I adjusted my cleavage, hitched up the train and set off down the back stairs. Part way down I had to stop and haul the skirts up over my arm until it looked as though I was carrying a very heavy set of curtains. This outfit was definitely made to be seen, which was ego-boostingly reassuring, and was surprisingly comfortable to walk in, but it did spend a lot of time trying to escape off me. The weight of the velvet train almost pulled it from my shoulders, and it was only the laced-up bodice which kept my boobs from being further uncovered with every step. The whole dress swayed sensuously and rhythmically whilst trying to reveal my body a little bit at a time, as though it was a kind of mobile strip-club. I tottered down the last few stairs and arrived at the side door leading directly out onto the yard, fabric cascading around me but at least managing to prevent pub
lic indecency. A couple headed past me into the motel and did a double-take but I kept on walking, head straight, eyes forward. No-one else was about. Everyone was still too busy getting things signed, putting the final touches to their costumes, or mixing it in the bar, at least, that was what I was banking on.

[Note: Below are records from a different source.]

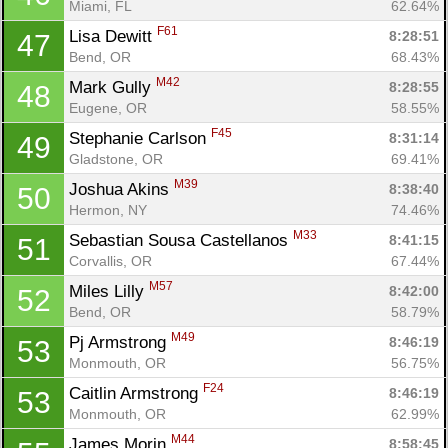
Miami, FL
62.64%
F61
Lisa Dewitt 
8:28:51
47
Bend, OR
68.43%
M42
Mark Gully 
8:28:55
48
Eugene, OR
58.55%
F45
Stephanie Carlson 
8:31:14
49
Gladstone, OR
69.41%
M39
Joshua Akins 
8:38:40
50
Hermon, NY
74.46%
M33
Sebastian Sousa Castellanos 
8:41:15
51
Corvallis, OR
67.44%
M57
Miles Lilly 
8:42:00
52
Bend, OR
58.79%
M49
Pj Armstrong 
8:46:19
53
Monmouth, OR
56.75%
F24
Caitlin Armstrong 
8:46:19
53
Monmouth, OR
62.99%
M44
James Morin 
8:58:45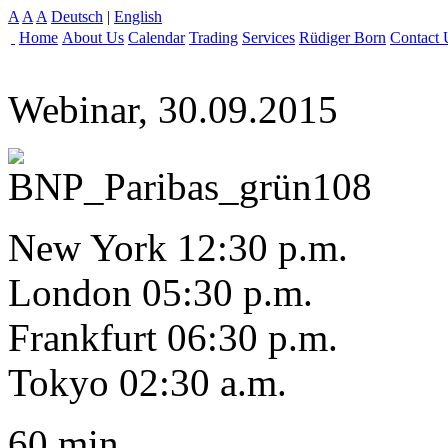
A
A
A
Deutsch
|
English
Home
About Us
Calendar
Trading
Services
Rüdiger Born
Contact 
Webinar, 30.09.2015
New York 12:30 p.m.
London 05:30 p.m.
Frankfurt 06:30 p.m.
Tokyo 02:30 a.m.
60 min.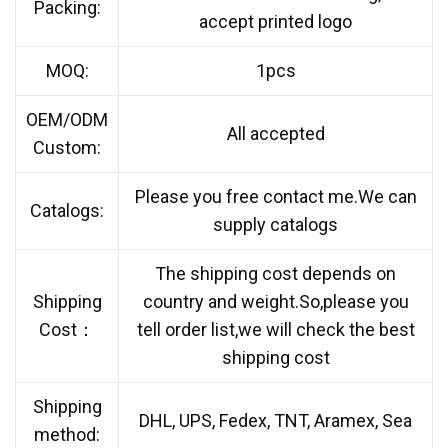
Packing:
accept printed logo
MOQ:
1pcs
OEM/ODM
All accepted
Custom:
Please you free contact me.We can
Catalogs:
supply catalogs
The shipping cost depends on
Shipping
country and weight.So,please you
Cost：
tell order list,we will check the best
shipping cost
Shipping
DHL, UPS, Fedex, TNT, Aramex, Sea
method: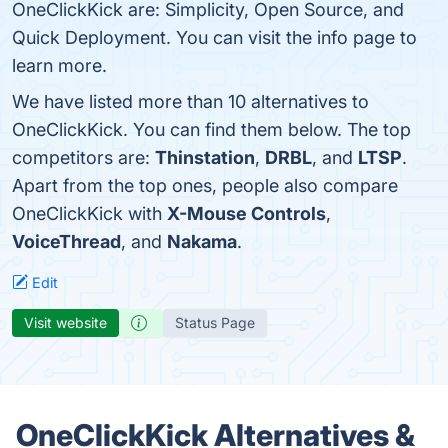
OneClickKick are: Simplicity, Open Source, and
Quick Deployment. You can visit the info page to
learn more.
We have listed more than 10 alternatives to
OneClickKick. You can find them below. The top
competitors are:
Thinstation
,
DRBL
, and
LTSP
.
Apart from the top ones, people also compare
OneClickKick with
X-Mouse Controls
,
VoiceThread
, and
Nakama
.
Edit
Visit website
Status Page
OneClickKick Alternatives &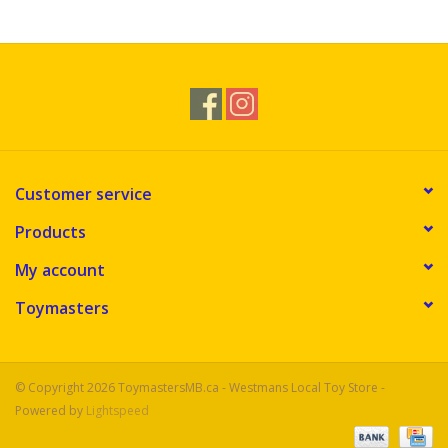
Novelties
Brands
Customer service
Products
My account
Toymasters
© Copyright 2026 ToymastersMB.ca - Westmans Local Toy Store -
Powered by
Lightspeed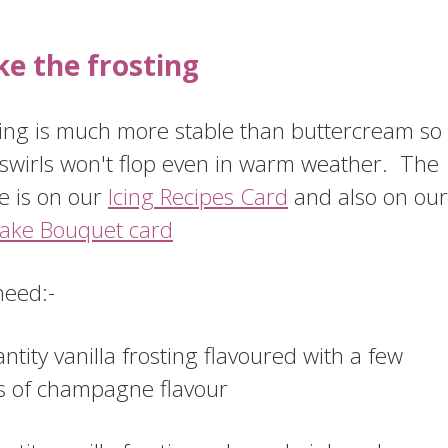
e the frosting
ting is much more stable than buttercream so
 swirls won't flop even in warm weather. The
e is on our
Icing Recipes Card
and also on our
ake Bouquet card
need:-
ntity vanilla frosting flavoured with a few
s of champagne flavour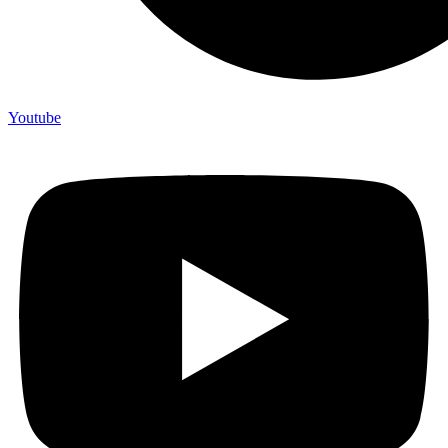
Youtube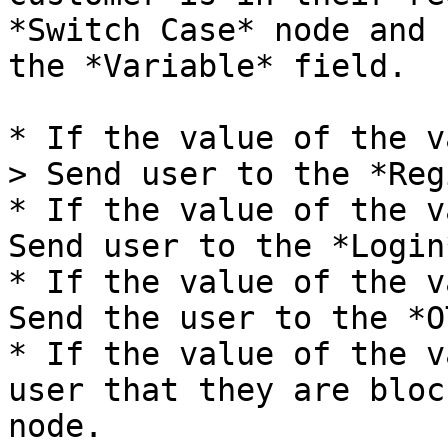
*Switch Case* node and 
the *Variable* field.

* If the value of the v
> Send user to the *Reg
* If the value of the v
Send user to the *Login
* If the value of the v
Send the user to the *O
* If the value of the v
user that they are bloc
node.
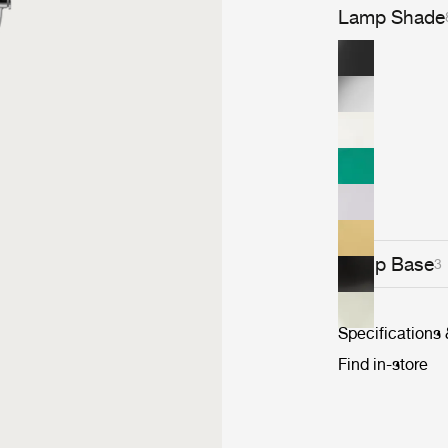
Lamp Shade
Lamp Base
3
Specifications
Find in-store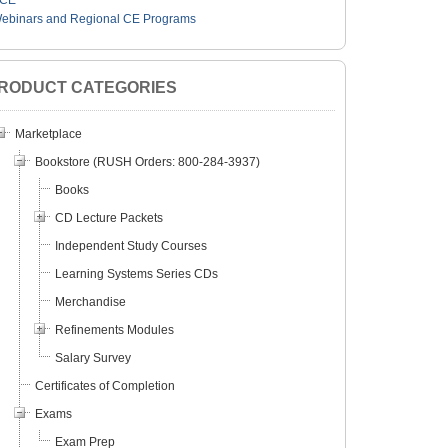
CE
ebinars and Regional CE Programs
RODUCT CATEGORIES
Marketplace
Bookstore (RUSH Orders: 800-284-3937)
Books
CD Lecture Packets
Independent Study Courses
Learning Systems Series CDs
Merchandise
Refinements Modules
Salary Survey
Certificates of Completion
Exams
Exam Prep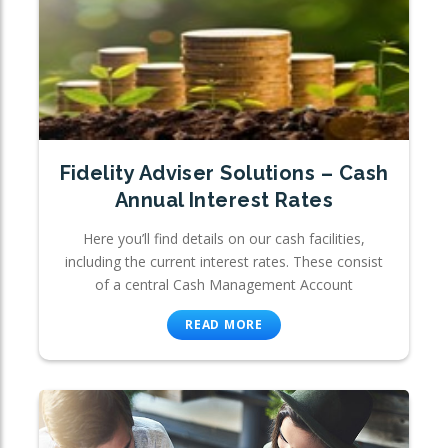
Fidelity Adviser Solutions – Cash
Annual Interest Rates
Here you’ll find details on our cash facilities,
including the current interest rates. These consist
of a central Cash Management Account
READ MORE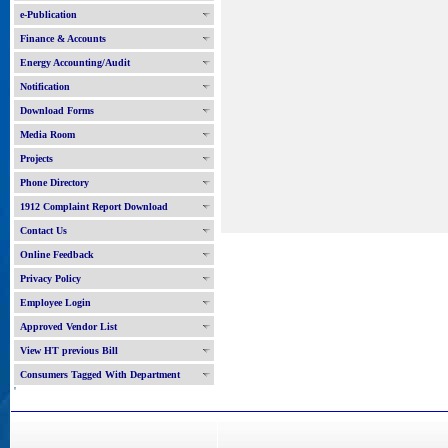
e-Publication
Finance & Accounts
Energy Accounting/Audit
Notification
Download Forms
Media Room
Projects
Phone Directory
1912 Complaint Report Download
Contact Us
Online Feedback
Privacy Policy
Employee Login
Approved Vendor List
View HT previous Bill
Consumers Tagged With Department
'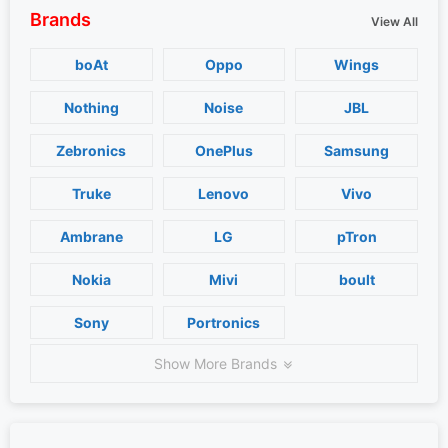
Brands
View All
boAt
Oppo
Wings
Nothing
Noise
JBL
Zebronics
OnePlus
Samsung
Truke
Lenovo
Vivo
Ambrane
LG
pTron
Nokia
Mivi
boult
Sony
Portronics
Show More Brands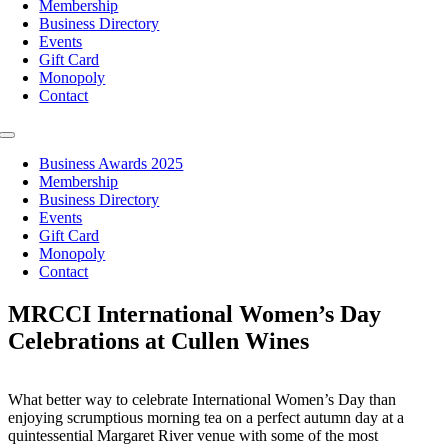
Membership
Business Directory
Events
Gift Card
Monopoly
Contact
Toggle
Navigation
Business Awards 2025
Membership
Business Directory
Events
Gift Card
Monopoly
Contact
MRCCI International Women’s Day
Celebrations at Cullen Wines
What better way to celebrate International Women’s Day than
enjoying scrumptious morning tea on a perfect autumn day at a
quintessential Margaret River venue with some of the most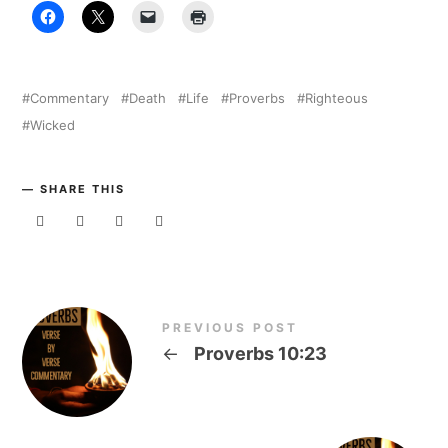
Commentary
Death
Life
Proverbs
Righteous
Wicked
SHARE THIS
PREVIOUS POST
←
Proverbs 10:23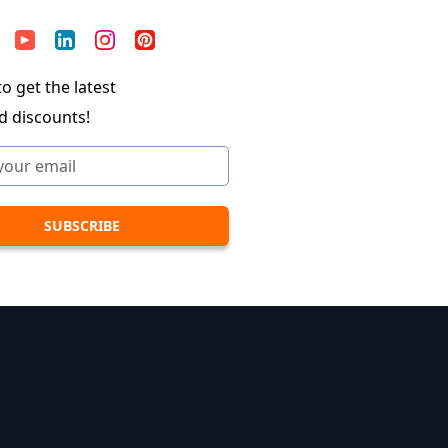
o get the latest
d discounts!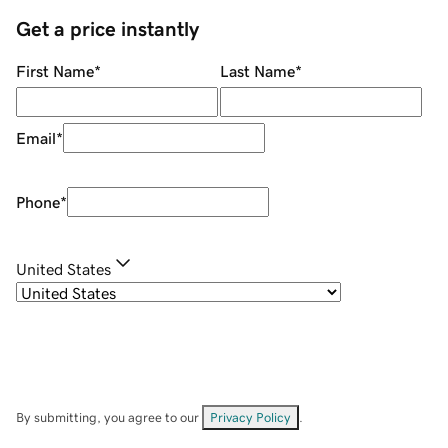
Get a price instantly
First Name
*
Last Name
*
Email
*
Phone
*
United States
By submitting, you agree to our
Privacy Policy
.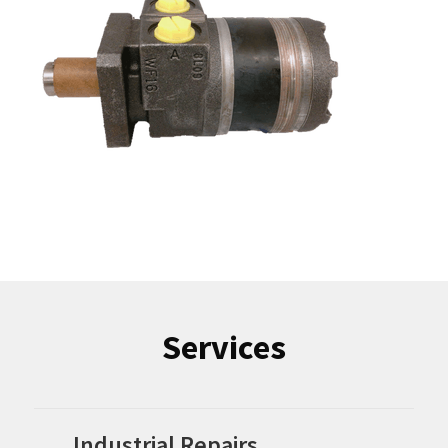
Services
Industrial Repairs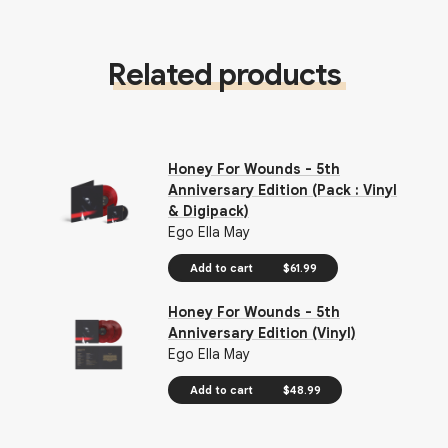
Related products
Honey For Wounds - 5th
Anniversary Edition (Pack : Vinyl
& Digipack)
Ego Ella May
Add to cart
$61.99
Honey For Wounds - 5th
Anniversary Edition (Vinyl)
Ego Ella May
Add to cart
$48.99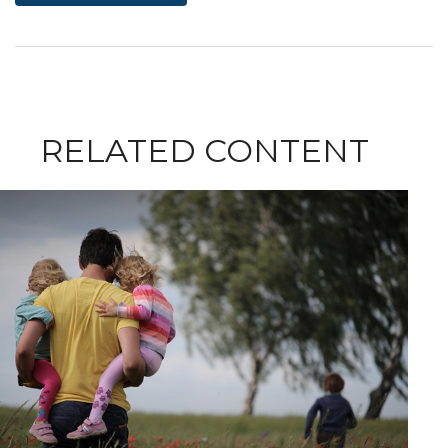
RELATED CONTENT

I wafted around the outside of the motel until I reached the Winnebago, whirling through the dust in my draperies like a soft furnishings removal business. About a hundred yards away from the van two men in Security vests were sitting in collapsible chairs under a sunshade, watching a small TV screen. They both looked pretty fed up, arms folded, wearing Day-Glo jackets and sullen expressions, despite the hearty laughter track from the TV. I wondered about saying something to them, giving some kind of excuse for being there, but since neither of them acknowledged my passing, and neither looked as if they were up for taking a bullet for Gethryn, I didn’t bother. However, outside the van a harassed-looking girl wearing a headpiece on top of punishingly short hair and carrying a clipboard stopped me.
‘Is Mr Tudor-Morgan expecting you?’
But then she had a call on the mobile clipped to her belt and headed off away from me to answer it. I was really not about to stand around sweating in velvet, so I tiptoed up the steps and tapped on the metal door. ‘Gethryn? It’s Skye.’
There was no answer. I knocked again, harder. Then I tried the handle and the door swung outwards, nearly knocking me down. There was no outraged shout so I walked in.
The door led into an enormous living area with sofas and a central table, which gave onto a kitchen bigger than the one in my house. It contained a vast refrigerator, a microwave you could have stabled a horse in and enough leather seating for about fifty people, but no visible sink or way of preparing anything more than TV dinners. There was no-one else about.
‘Hello,’ I called as I stared. ‘I’ve come for the photoshoot.’